Judge Jackson called the decision to divest the supercomputing center “arbitrary, capricious.” He found that the National Science Foundation never adequately explained why it was making the move, and that the agency skipped its own public comment process before declaring the matter final. For a federal agency, those are not small procedural footnotes. The law requires agencies to explain their reasoning and follow established process, and Jackson concluded the NSF had done neither.

He also flagged a February 12 letter from the NSF that barred NCAR and UCAR from speaking publicly about the restructuring without preapproval from an agency program officer.
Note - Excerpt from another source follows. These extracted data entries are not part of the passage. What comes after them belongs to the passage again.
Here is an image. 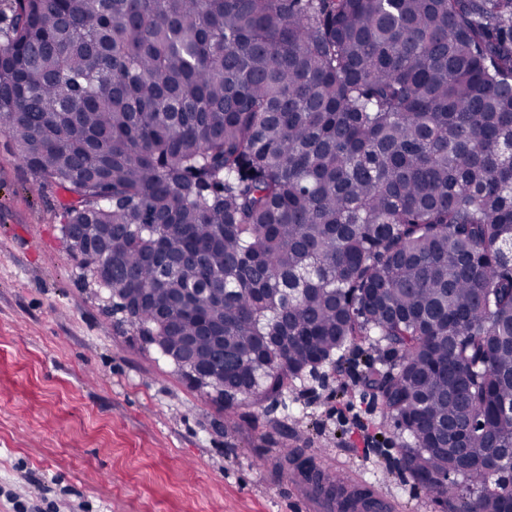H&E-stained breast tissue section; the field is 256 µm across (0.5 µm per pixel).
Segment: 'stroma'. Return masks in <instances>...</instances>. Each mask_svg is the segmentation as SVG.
<instances>
[{
  "mask_svg": "<svg viewBox=\"0 0 512 512\" xmlns=\"http://www.w3.org/2000/svg\"><path fill=\"white\" fill-rule=\"evenodd\" d=\"M43 191L0 134V512L26 491L52 512H305L283 446L356 472L401 512H448L411 477L400 437L365 389L355 347L283 404L224 401L122 323L88 282Z\"/></svg>",
  "mask_w": 512,
  "mask_h": 512,
  "instance_id": "1",
  "label": "stroma"
}]
</instances>
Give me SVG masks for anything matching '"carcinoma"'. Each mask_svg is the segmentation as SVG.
I'll list each match as a JSON object with an SVG mask.
<instances>
[{
	"label": "carcinoma",
	"mask_w": 512,
	"mask_h": 512,
	"mask_svg": "<svg viewBox=\"0 0 512 512\" xmlns=\"http://www.w3.org/2000/svg\"><path fill=\"white\" fill-rule=\"evenodd\" d=\"M0 133L227 419L372 341L413 479L512 512V0H10Z\"/></svg>",
	"instance_id": "carcinoma-1"
}]
</instances>
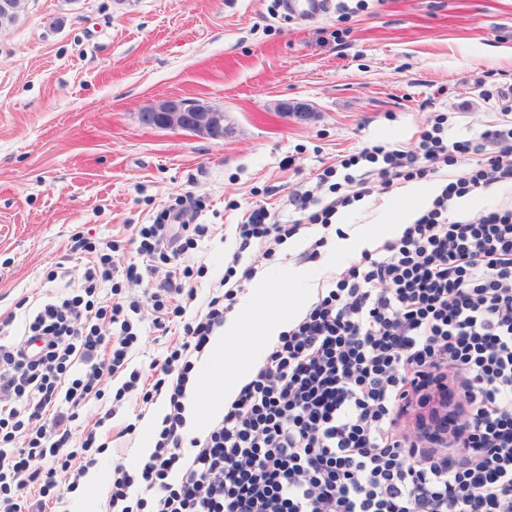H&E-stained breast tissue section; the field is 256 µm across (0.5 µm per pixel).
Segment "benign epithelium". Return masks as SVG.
Returning <instances> with one entry per match:
<instances>
[{
  "instance_id": "benign-epithelium-1",
  "label": "benign epithelium",
  "mask_w": 512,
  "mask_h": 512,
  "mask_svg": "<svg viewBox=\"0 0 512 512\" xmlns=\"http://www.w3.org/2000/svg\"><path fill=\"white\" fill-rule=\"evenodd\" d=\"M139 121L145 126L212 140H222L226 133L224 111L204 101L162 100L140 112Z\"/></svg>"
}]
</instances>
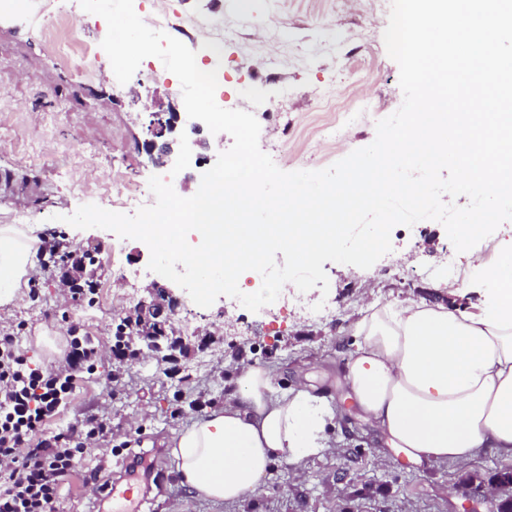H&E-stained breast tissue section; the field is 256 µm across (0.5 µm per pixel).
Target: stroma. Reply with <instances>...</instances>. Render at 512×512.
Returning a JSON list of instances; mask_svg holds the SVG:
<instances>
[{"label": "stroma", "mask_w": 512, "mask_h": 512, "mask_svg": "<svg viewBox=\"0 0 512 512\" xmlns=\"http://www.w3.org/2000/svg\"><path fill=\"white\" fill-rule=\"evenodd\" d=\"M145 23L165 13L172 37L207 60L213 22L229 29L231 42L217 65L224 71L218 93L227 104L254 110L257 89L288 94L269 112H255L259 146L268 149L287 138L284 171L320 170L370 145L378 120L402 105L399 67L379 32L387 14H375L369 0H133ZM275 29L279 41L261 45L260 35ZM35 35L11 0H0V170L14 174L0 188V225L29 214L39 239L35 259L40 273L19 288V298L0 306V336L9 334L31 367L54 371L74 337L90 338L99 355L90 369L77 373L71 394L35 435L43 440L91 419L98 429L85 440L76 470L59 492L60 512H113L101 485L125 474L132 454L154 477L145 512H497L489 491L460 485L466 472L490 478L512 468V458L486 448L462 469L448 463L418 465L369 427L351 403L336 423L334 452L305 458L300 467L274 466L264 485L240 505L190 497L180 483L167 446L174 432L210 409L223 405L225 386L242 359L274 369L283 386L312 384L333 396L342 394V374L354 349L352 324L373 301L441 303L454 299L472 308L474 294L449 297L448 286L464 283L473 253H456L444 226L422 220L391 232L392 250L371 268L324 263L326 297L333 309L319 319L274 303L258 312L222 296L207 308L173 286L179 300L177 335H209L205 350L175 363L112 357V334L124 305L122 266L147 267L146 244L101 228L80 230L65 218L93 203L111 209L114 183L125 174L149 179L158 168L143 151L156 112H184L175 94L177 77L140 65L126 84L112 70L101 79L75 87L72 71L58 53ZM345 107L358 100L373 104L356 123L343 125L333 144L319 142L317 127L335 122L325 108L324 89ZM174 152L166 168L178 188L199 183L203 172L228 150L229 134L202 130L192 144L184 128L172 133ZM60 238L91 249L98 274L90 296L66 298L57 278L58 258L49 243ZM456 256L458 272L444 260ZM193 325L185 327V310Z\"/></svg>", "instance_id": "obj_1"}]
</instances>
Jackson noted that this kind of gag could infringe on First Amendment rights, raising the stakes well beyond a routine contracting dispute.

A Timeline That Raised Eyebrows

The most striking part of the order was the sequence of events the judge described. According to Jackson, nothing happened on the NCAR breakup until President Trump publicly criticized Colorado Gov. Jared Polis over the case involving Tina Peters. The very next day, Office of Management and Budget Director Russ Vought announced the breakup of NCAR on social media.

That tight timeline, the judge suggested, pointed toward retaliation against Colorado rather than a neutral, science-driven decision. When a major federal research center suddenly becomes a target right after a president picks a fight with the state’s governor, the optics are hard to ignore, and Jackson made clear he found the connection meaningful.

What Happens Next

It is important to be precise about what this ruling is. A preliminary injunction is a temporary measure, issued early in a case, that freezes the situation while the lawsuit plays out. UCAR filed that lawsuit back in March. To grant the injunction, Jackson had to find that UCAR was likely to succeed on the merits, and he did, writing that the organization stood a strong chance of winning and that real damage had already been done to the supercomputing center’s operations.

That does not guarantee a final outcome. The administration could appeal, and the underlying case still has to be litigated. But for now, the breakup is on hold, and the lab keeps control of the computing power that makes its work possible.

What This Means for Americans

The science NCAR produces does not stay locked in Boulder. Its weather and climate research feeds forecasts, disaster planning, and public safety decisions that touch ordinary people across the country. When a research institution is destabilized for reasons a judge describes as political rather than scientific, the cost is not abstract. It can mean weaker tools for predicting the storms and hazards that put lives and property at risk. This ruling is, at its core, a check on whether public institutions can be turned into instruments of political grievance.